Yes. I have tried crossing the wires and connecting it in order. Right now the arduino is powered off usb to my computer and the motor controller is powered through an AC-DC power supply that outputs 5V-2.1A. That should be an excessive amount of current for it to draw from but I also tried an AC-DC power supply that outputs 5V-550mA as the motor controller shouldn't be drawing more than than half that amount.

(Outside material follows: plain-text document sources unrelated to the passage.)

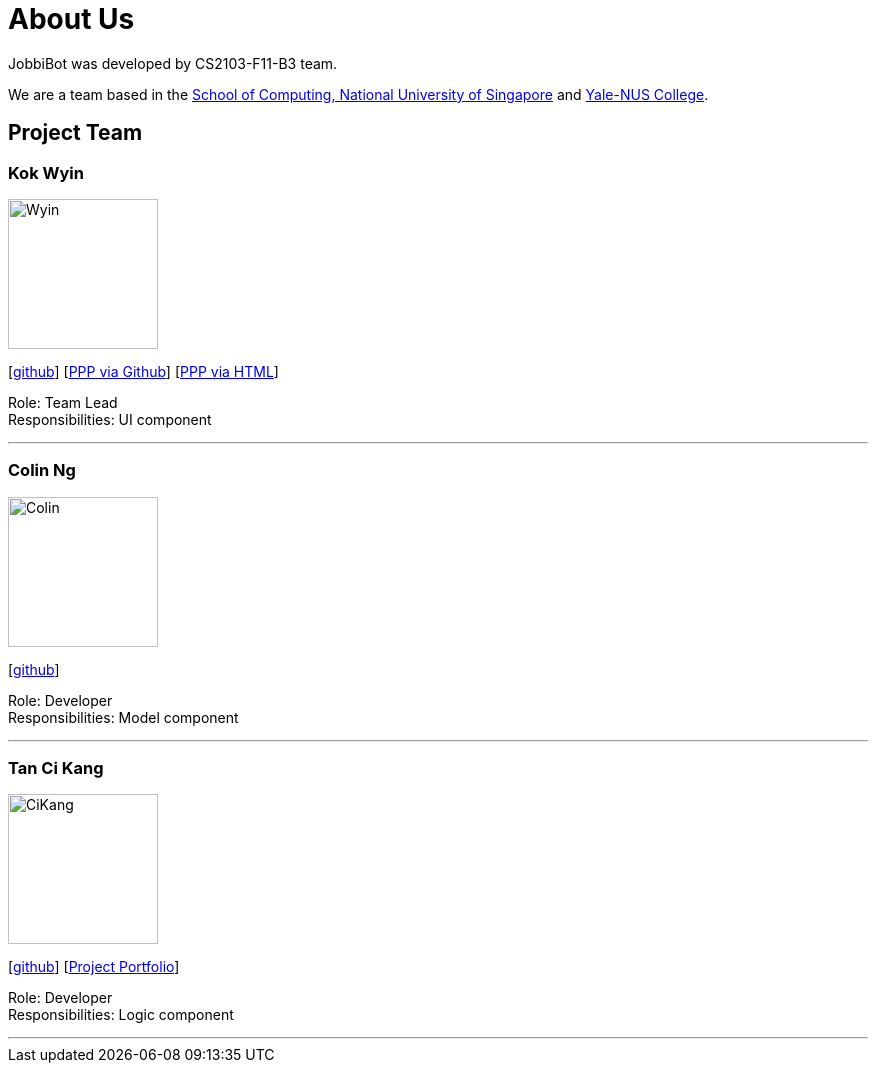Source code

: = About Us
:relfileprefix: team/
:imagesDir: images
:stylesDir: stylesheets

JobbiBot was developed by CS2103-F11-B3 team. +
//_{The dummy content given below serves as a placeholder to be used by future forks of the project.}_ +
//{empty} +

We are a team based in the http://www.comp.nus.edu.sg[School of Computing, National University of Singapore]
and https://www.yale-nus.edu.sg[Yale-NUS College].

== Project Team

=== Kok Wyin
image::Wyin.jpg[width="150", align="left"]
{empty}[http://github.com/wyinkok[github]]
{empty}[https://github.com/wyinkok/main/blob/master/docs/team/WyinKok-projectportfolio.adoc[PPP via Github]]
{empty}[file:///Users/wyin/Documents/AddressBook/main/build/docs/html5/team/WyinKok-projectportfolio.html[PPP via HTML]]

Role: Team Lead +
Responsibilities: UI component

'''

=== Colin Ng
image::Colin.png[width="150", align="left"]
{empty}[http://github.com/niloc94[github]]

Role: Developer +
Responsibilities: Model component

'''

=== Tan Ci Kang
image::CiKang.jpg[width="150", align="left"]
{empty}[https://github.com/TanCiKang[github]] [https://github.com/CS2103JAN2018-F11-B3/main/blob/master/docs/team/TanCiKang.adoc[Project Portfolio]]

Role: Developer +
Responsibilities: Logic component

'''

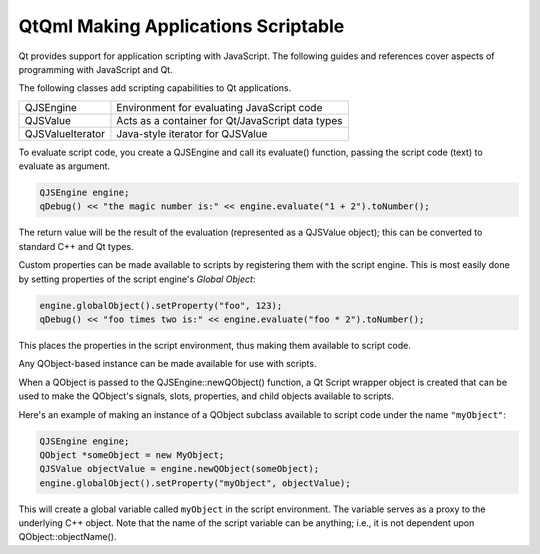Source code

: .. _sdk_qtqml_making_applications_scriptable:

QtQml Making Applications Scriptable
====================================


Qt provides support for application scripting with JavaScript. The following guides and references cover aspects of programming with JavaScript and Qt.

The following classes add scripting capabilities to Qt applications.

+--------------------------------------------------------------------------------------------------------------------------------------------------------+--------------------------------------------------------------------------------------------------------------------------------------------------------+
| QJSEngine                                                                                                                                              | Environment for evaluating JavaScript code                                                                                                             |
+--------------------------------------------------------------------------------------------------------------------------------------------------------+--------------------------------------------------------------------------------------------------------------------------------------------------------+
| QJSValue                                                                                                                                               | Acts as a container for Qt/JavaScript data types                                                                                                       |
+--------------------------------------------------------------------------------------------------------------------------------------------------------+--------------------------------------------------------------------------------------------------------------------------------------------------------+
| QJSValueIterator                                                                                                                                       | Java-style iterator for QJSValue                                                                                                                       |
+--------------------------------------------------------------------------------------------------------------------------------------------------------+--------------------------------------------------------------------------------------------------------------------------------------------------------+

To evaluate script code, you create a QJSEngine and call its evaluate() function, passing the script code (text) to evaluate as argument.

.. code:: cpp

    QJSEngine engine;
    qDebug() << "the magic number is:" << engine.evaluate("1 + 2").toNumber();

The return value will be the result of the evaluation (represented as a QJSValue object); this can be converted to standard C++ and Qt types.

Custom properties can be made available to scripts by registering them with the script engine. This is most easily done by setting properties of the script engine's *Global Object*:

.. code:: cpp

    engine.globalObject().setProperty("foo", 123);
    qDebug() << "foo times two is:" << engine.evaluate("foo * 2").toNumber();

This places the properties in the script environment, thus making them available to script code.

Any QObject-based instance can be made available for use with scripts.

When a QObject is passed to the QJSEngine::newQObject() function, a Qt Script wrapper object is created that can be used to make the QObject's signals, slots, properties, and child objects available to scripts.

Here's an example of making an instance of a QObject subclass available to script code under the name ``"myObject"``:

.. code:: cpp

    QJSEngine engine;
    QObject *someObject = new MyObject;
    QJSValue objectValue = engine.newQObject(someObject);
    engine.globalObject().setProperty("myObject", objectValue);

This will create a global variable called ``myObject`` in the script environment. The variable serves as a proxy to the underlying C++ object. Note that the name of the script variable can be anything; i.e., it is not dependent upon QObject::objectName().

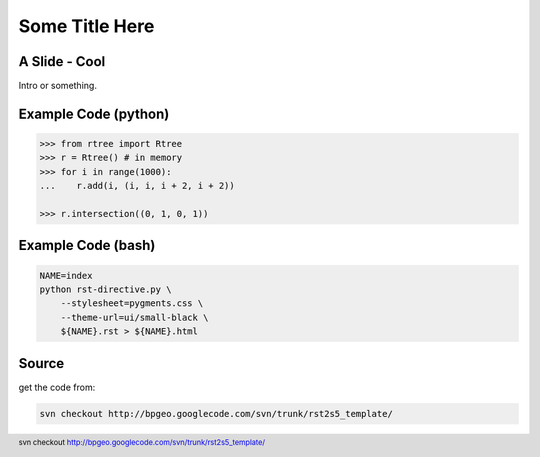 Some Title Here
===============


A Slide - Cool
--------------

Intro or something.


Example Code (python)
---------------------

.. sourcecode:: python

    >>> from rtree import Rtree
    >>> r = Rtree() # in memory
    >>> for i in range(1000):
    ...    r.add(i, (i, i, i + 2, i + 2))

    >>> r.intersection((0, 1, 0, 1))


Example Code (bash) 
-------------------
 
.. sourcecode:: bash

    NAME=index
    python rst-directive.py \
        --stylesheet=pygments.css \
        --theme-url=ui/small-black \
        ${NAME}.rst > ${NAME}.html

Source
------

get the code from:

.. sourcecode:: bash

    svn checkout http://bpgeo.googlecode.com/svn/trunk/rst2s5_template/

.. footer:: svn checkout http://bpgeo.googlecode.com/svn/trunk/rst2s5_template/

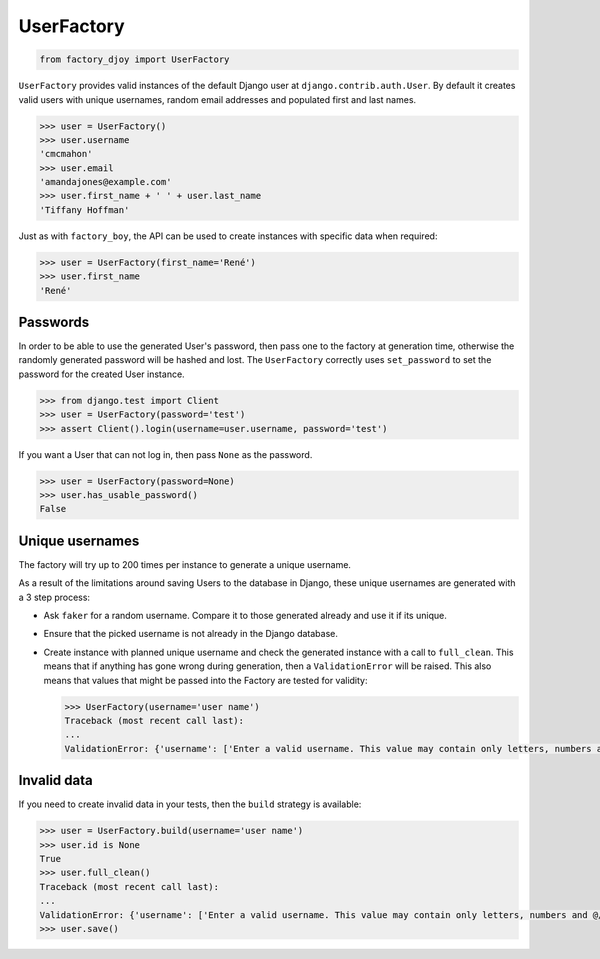 UserFactory
:::::::::::

.. code-block:: python

    from factory_djoy import UserFactory

``UserFactory`` provides valid instances of the default Django user at
``django.contrib.auth.User``. By default it creates valid users with unique
usernames, random email addresses and populated first and last names.

.. code-block:: python

    >>> user = UserFactory()
    >>> user.username
    'cmcmahon'
    >>> user.email
    'amandajones@example.com'
    >>> user.first_name + ' ' + user.last_name
    'Tiffany Hoffman'

Just as with ``factory_boy``, the API can be used to create instances with
specific data when required:

.. code-block:: python

    >>> user = UserFactory(first_name='René')
    >>> user.first_name
    'René'


Passwords
=========

In order to be able to use the generated User's password, then pass one to the
factory at generation time, otherwise the randomly generated password will be
hashed and lost. The ``UserFactory`` correctly uses ``set_password`` to set the
password for the created User instance.

.. code-block:: python

    >>> from django.test import Client
    >>> user = UserFactory(password='test')
    >>> assert Client().login(username=user.username, password='test')

If you want a User that can not log in, then pass ``None`` as the password.

.. code-block:: python

    >>> user = UserFactory(password=None)
    >>> user.has_usable_password()
    False


Unique usernames
================

The factory will try up to 200 times per instance to generate a unique
username.

As a result of the limitations around saving Users to the database in Django,
these unique usernames are generated with a 3 step process:

* Ask ``faker`` for a random username. Compare it to those generated already
  and use it if its unique.

* Ensure that the picked username is not already in the Django database.

* Create instance with planned unique username and check the generated instance
  with a call to ``full_clean``. This means that if anything has gone wrong
  during generation, then a ``ValidationError`` will be raised. This also means
  that values that might be passed into the Factory are tested for validity:

  .. code-block:: python

      >>> UserFactory(username='user name')
      Traceback (most recent call last):
      ...
      ValidationError: {'username': ['Enter a valid username. This value may contain only letters, numbers and @/./+/-/_ characters.']}


Invalid data
============

If you need to create invalid data in your tests, then the ``build`` strategy
is available:

.. code-block:: python

    >>> user = UserFactory.build(username='user name')
    >>> user.id is None
    True
    >>> user.full_clean()
    Traceback (most recent call last):
    ...
    ValidationError: {'username': ['Enter a valid username. This value may contain only letters, numbers and @/./+/-/_ characters.']}
    >>> user.save()
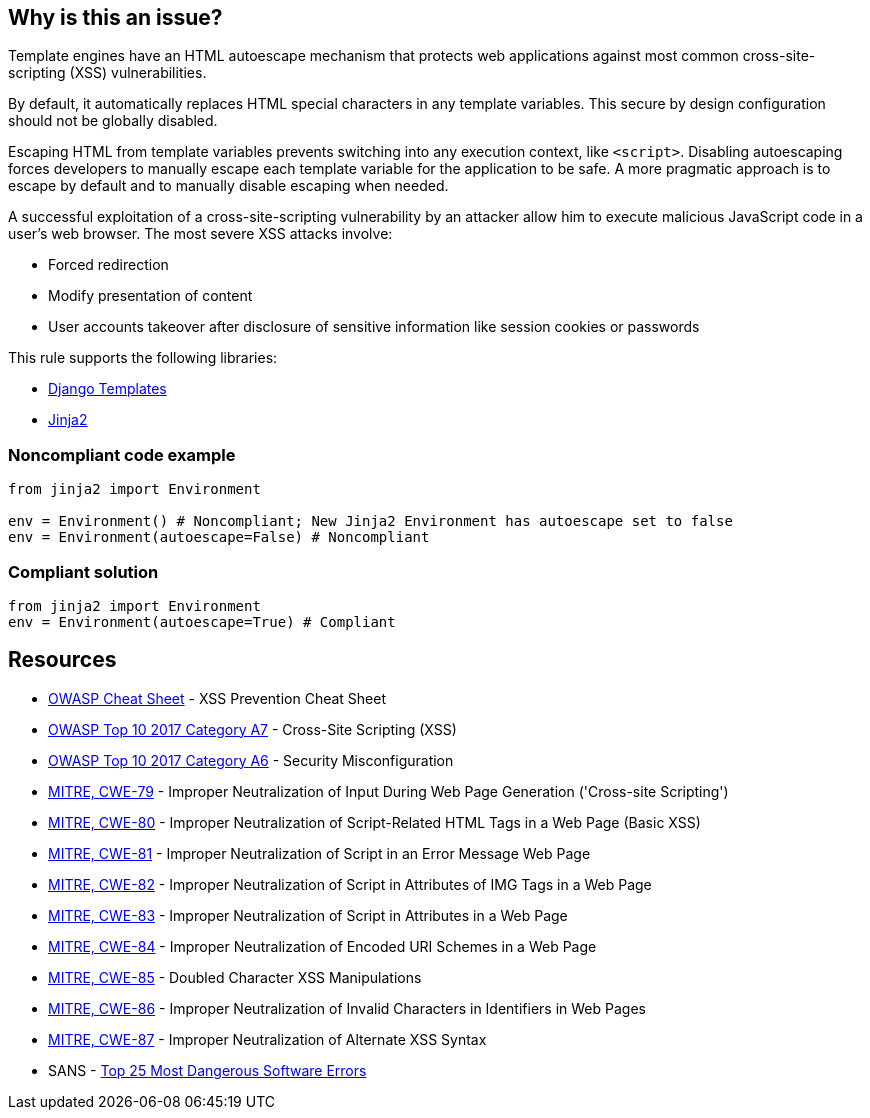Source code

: == Why is this an issue?

Template engines have an HTML autoescape mechanism that protects web applications against most common cross-site-scripting (XSS) vulnerabilities.

By default, it automatically replaces HTML special characters in any template variables. This secure by design configuration should not be globally disabled.


Escaping HTML from template variables prevents switching into any execution context, like ``++<script>++``. Disabling autoescaping forces developers to manually escape each template variable for the application to be safe. A more pragmatic approach is to escape by default and to manually disable escaping when needed.


A successful exploitation of a cross-site-scripting vulnerability by an attacker allow him to execute malicious JavaScript code in a user's web browser. The most severe XSS attacks involve:

* Forced redirection
* Modify presentation of content
* User accounts takeover after disclosure of sensitive information like session cookies or passwords

This rule supports the following libraries:

* https://github.com/django/django[Django Templates]
* https://github.com/pallets/jinja[Jinja2]


=== Noncompliant code example

[source,python]
----
from jinja2 import Environment

env = Environment() # Noncompliant; New Jinja2 Environment has autoescape set to false
env = Environment(autoescape=False) # Noncompliant
----


=== Compliant solution

[source,python]
----
from jinja2 import Environment
env = Environment(autoescape=True) # Compliant
----


== Resources

* https://github.com/OWASP/CheatSheetSeries/blob/master/cheatsheets/Cross_Site_Scripting_Prevention_Cheat_Sheet.md[OWASP Cheat Sheet] - XSS Prevention Cheat Sheet
* https://owasp.org/www-project-top-ten/2017/A7_2017-Cross-Site_Scripting_(XSS)[OWASP Top 10 2017 Category A7] - Cross-Site Scripting (XSS)
* https://owasp.org/www-project-top-ten/2017/A6_2017-Security_Misconfiguration[OWASP Top 10 2017 Category A6] - Security Misconfiguration
* https://cwe.mitre.org/data/definitions/79[MITRE, CWE-79] - Improper Neutralization of Input During Web Page Generation ('Cross-site Scripting')
* https://cwe.mitre.org/data/definitions/80[MITRE, CWE-80] - Improper Neutralization of Script-Related HTML Tags in a Web Page (Basic XSS)
* https://cwe.mitre.org/data/definitions/81[MITRE, CWE-81] - Improper Neutralization of Script in an Error Message Web Page
* https://cwe.mitre.org/data/definitions/82[MITRE, CWE-82] - Improper Neutralization of Script in Attributes of IMG Tags in a Web Page
* https://cwe.mitre.org/data/definitions/83[MITRE, CWE-83] - Improper Neutralization of Script in Attributes in a Web Page
* https://cwe.mitre.org/data/definitions/84[MITRE, CWE-84] - Improper Neutralization of Encoded URI Schemes in a Web Page
* https://cwe.mitre.org/data/definitions/85[MITRE, CWE-85] - Doubled Character XSS Manipulations
* https://cwe.mitre.org/data/definitions/86[MITRE, CWE-86] - Improper Neutralization of Invalid Characters in Identifiers in Web Pages
* https://cwe.mitre.org/data/definitions/87[MITRE, CWE-87] - Improper Neutralization of Alternate XSS Syntax
* SANS - https://www.sans.org/top25-software-errors[Top 25 Most Dangerous Software Errors]



ifdef::env-github,rspecator-view[]

'''
== Implementation Specification
(visible only on this page)

=== Message

Remove this configuration disabling autoescape globally.


'''
== Comments And Links
(visible only on this page)

=== on 20 Sep 2019, 14:25:22 Pierre-Yves Nicolas wrote:
\[~pierre-loup.tristant] What should be the message displayed on the issues raised for this RSPEC?

endif::env-github,rspecator-view[]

I thought I solved my problem last night when I found this helpful thread:
However after reading through it and trying all the different suggestions and uploading any code listed or linked to I still got absolutely no movement.
I just tried moving the motor controller out of pins 8-11 to see if I did destroy those pins but still nothing on pins 3-6. When doing this I tried it sequentially along with plugging it 3,5,4,6.
This is the code I just tried that with in order to see if I could get the stupid motor to move at all:
/*
Stepper Motor Control - one revolution
This program drives a unipolar or bipolar stepper motor.
The motor is attached to digital pins 8 - 11 of the Arduino.
The motor should revolve one revolution in one direction, then
one revolution in the other direction.
Created 11 Mar. 2007
Modified 30 Nov. 2009
by Tom Igoe
*/
#include <Stepper.h>
const int stepsPerRevolution = 2038; // change this to fit the number of steps per revolution
// for your motor
// initialize the stepper library on pins 8 through 11:
Stepper myStepper(stepsPerRevolution, 3, 4, 5, 6);
void setup() {
// set the speed at 60 rpm:
myStepper.setSpeed(5);
// initialize the serial port:
Serial.begin(9600);
}
void loop() {
// step one revolution in one direction:
Serial.println("clockwise");
myStepper.step(stepsPerRevolution);
delay(500);
// step one revolution in the other direction:
Serial.println("counterclockwise");
myStepper.step(-stepsPerRevolution);
delay(500);
}
I also can in fact make an LED light up with my switch on pins 8-11.